Try it: Extend the court opinion in McComb v. Casa Baldrich, Inc. with the passage that follows its second numbered issue.

Passage shown:
%%
McComb v. Casa Baldrich, Inc.

80 F. Supp. 869, 1948 U.S. Dist. LEXIS 2196
CourtDistrict Court, D. Puerto Rico
DecidedNovember 27, 1948
DocketCiv. No. 4653
StatusPublished
Cited by2 cases

This text of 80 F. Supp. 869 (McComb v. Casa Baldrich, Inc.) is published on Counsel Stack Legal Research, covering District Court, D. Puerto Rico primary law. Counsel Stack provides free access to over 12 million legal documents including statutes, case law, regulations, and constitutions.

Bluebook
McComb v. Casa Baldrich, Inc., 80 F. Supp. 869, 1948 U.S. Dist. LEXIS 2196 (prd 1948).

Opinion

CHAVEZ, District Judge.

This is an action to enjoin defendant from violating the provisions of Sec. 15 (a) (2) of the Fair Labor Standards Act, Act of June 25, 1938, c, 676, 52 Stat. 1060, Title 29 U.S.C.A. § 215(a) (2) as amended.

The allegations contained in paragraphs VII and VIII of the complaint alleging violations of Sec. 215(a) (5) have been stricken upon motion of the plaintiff.

The Administrator of the Wage & Hour Division, U. S. Department of Labor, charges in his complaint that the defendant repeatedly has failed to pay statutory minimum wage and overtime to certain employees of the defendant corporation who are engaged in work subject to the Act. In its answer, the defendant denies any violations of the Act, but admits that in some instances and as to some employees, it pays wages less than 28^ per hour (the applicable minimum) and admits that it has employed them for work weeks in excess of 40 hours without compensating them at rates of not less than one and one-half times their regular rates.

The defendant in its answer denies that its employees are engaged in processes or occupations necessary to the production of goods for interstate commerce. Defendant also raises in its answer an affirmative defense by alleging that its employees are engaged in a retail or service establishment and are therefore exempt under the express terms of Sec. 13(a) (2) of the Fair Labor Standards Act. Title 29 U.S.C.A. § 213(a) (2).

The issues thus raised by the pleadings in this case are as follows:

1. Are defendant’s employees who are engaged in the printing of forms, cards, leaflets, pamphlets, books and other matters engaged, on the facts in this case, in processes or occupations necessary to the production of goods for commerce within the meaning of the Fair Labor Standards Act?
2. If the employees are employed in the processes or occupations which are necessary for the production of goods for commerce are they nevertheless exempt from the Wage and Hour provisions of the Fair Labor Standards Act by reason of employment in a retail or service establishment within the meaning of Sec. 213(a) (2) of the Fair Labor Standards Act?
%%
Dataset excerpts:
%%
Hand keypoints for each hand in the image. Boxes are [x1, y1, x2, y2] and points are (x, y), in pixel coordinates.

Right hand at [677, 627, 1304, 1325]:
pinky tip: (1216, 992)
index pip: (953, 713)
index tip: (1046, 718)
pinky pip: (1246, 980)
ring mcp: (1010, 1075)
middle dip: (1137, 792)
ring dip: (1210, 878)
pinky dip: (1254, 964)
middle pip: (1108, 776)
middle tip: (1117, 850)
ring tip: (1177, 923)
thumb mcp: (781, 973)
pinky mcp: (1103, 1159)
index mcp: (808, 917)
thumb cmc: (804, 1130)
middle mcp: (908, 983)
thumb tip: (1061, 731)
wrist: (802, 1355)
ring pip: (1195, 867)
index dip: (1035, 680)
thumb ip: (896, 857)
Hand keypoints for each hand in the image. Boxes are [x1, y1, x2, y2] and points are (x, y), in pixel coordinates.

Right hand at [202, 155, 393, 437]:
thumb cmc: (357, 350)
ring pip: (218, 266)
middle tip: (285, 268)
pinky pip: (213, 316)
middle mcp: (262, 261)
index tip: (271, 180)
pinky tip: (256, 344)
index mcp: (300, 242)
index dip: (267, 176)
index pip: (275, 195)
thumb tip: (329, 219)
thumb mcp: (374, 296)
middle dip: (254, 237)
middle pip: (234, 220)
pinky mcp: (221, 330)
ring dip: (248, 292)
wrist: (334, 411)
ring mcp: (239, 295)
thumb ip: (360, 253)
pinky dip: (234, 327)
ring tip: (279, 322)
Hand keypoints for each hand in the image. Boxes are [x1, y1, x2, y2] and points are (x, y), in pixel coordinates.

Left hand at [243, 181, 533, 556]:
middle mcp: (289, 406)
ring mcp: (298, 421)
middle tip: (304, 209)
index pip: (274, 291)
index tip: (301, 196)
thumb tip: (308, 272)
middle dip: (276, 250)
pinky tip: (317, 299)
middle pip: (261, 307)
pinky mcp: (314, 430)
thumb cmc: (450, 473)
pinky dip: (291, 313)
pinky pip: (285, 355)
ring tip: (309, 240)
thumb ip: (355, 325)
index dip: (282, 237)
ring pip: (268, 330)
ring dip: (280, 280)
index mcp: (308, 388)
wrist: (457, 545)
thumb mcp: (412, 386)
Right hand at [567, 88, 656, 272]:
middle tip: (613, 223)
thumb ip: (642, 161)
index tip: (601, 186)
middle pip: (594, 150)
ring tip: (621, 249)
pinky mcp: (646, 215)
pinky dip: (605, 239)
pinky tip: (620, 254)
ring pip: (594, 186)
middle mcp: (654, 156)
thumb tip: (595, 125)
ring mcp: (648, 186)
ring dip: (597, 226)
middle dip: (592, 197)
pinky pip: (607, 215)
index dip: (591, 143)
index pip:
%%
Output of the exercise:
Defendant corporation operates in San Juan, Puerto Rico, a printing shop and a [871]*871stationery store. The printing shop and stationery store are adjacent but they occupy separate quarters and there is no interchange of employees. The printing shop and stationery store are physically separated and the store employees do not perform any work within the printing plant. Printing orders are taken either by defendant’s manager or by Mr. Baldrich and when the orders are approved they are sent to the printing shop. Upon receipt in the printing shop, orders are processed as necessary and the operations to be performed on them are assigned, as occasion demands, to compositors, pressmen, type setters, and to other employees in the shop. There is no segregation of workers on any basis other than occupational function, and it appears that all workers in the printing plant work, as the daily requirement of the business may require, on any and all work coming into the plant.

The complaint in this case is premised on their printing for two different classes of customers: (1) Customers who are engaged in interstate commerce, and (2) customers who are engaged in the production of goods for interstate commerce. The parties by stipulation, have placed before the Court lists of customers who are engaged in commerce and those who are producing goods for commerce. An analysis of the lists shows that 31 of defendant’s customers were engaged exclusively in commerce and did not produce any goods for commerce. A further breakdown of these 31 firms shows that one was engaged in warehousing, two in the distribution of printed matter, two in shipping, two in the hotel business, three in air transportation, four in radio communications, nine were distributors and importers, one was a banking concern, and one a consular office, and one a haberdasher.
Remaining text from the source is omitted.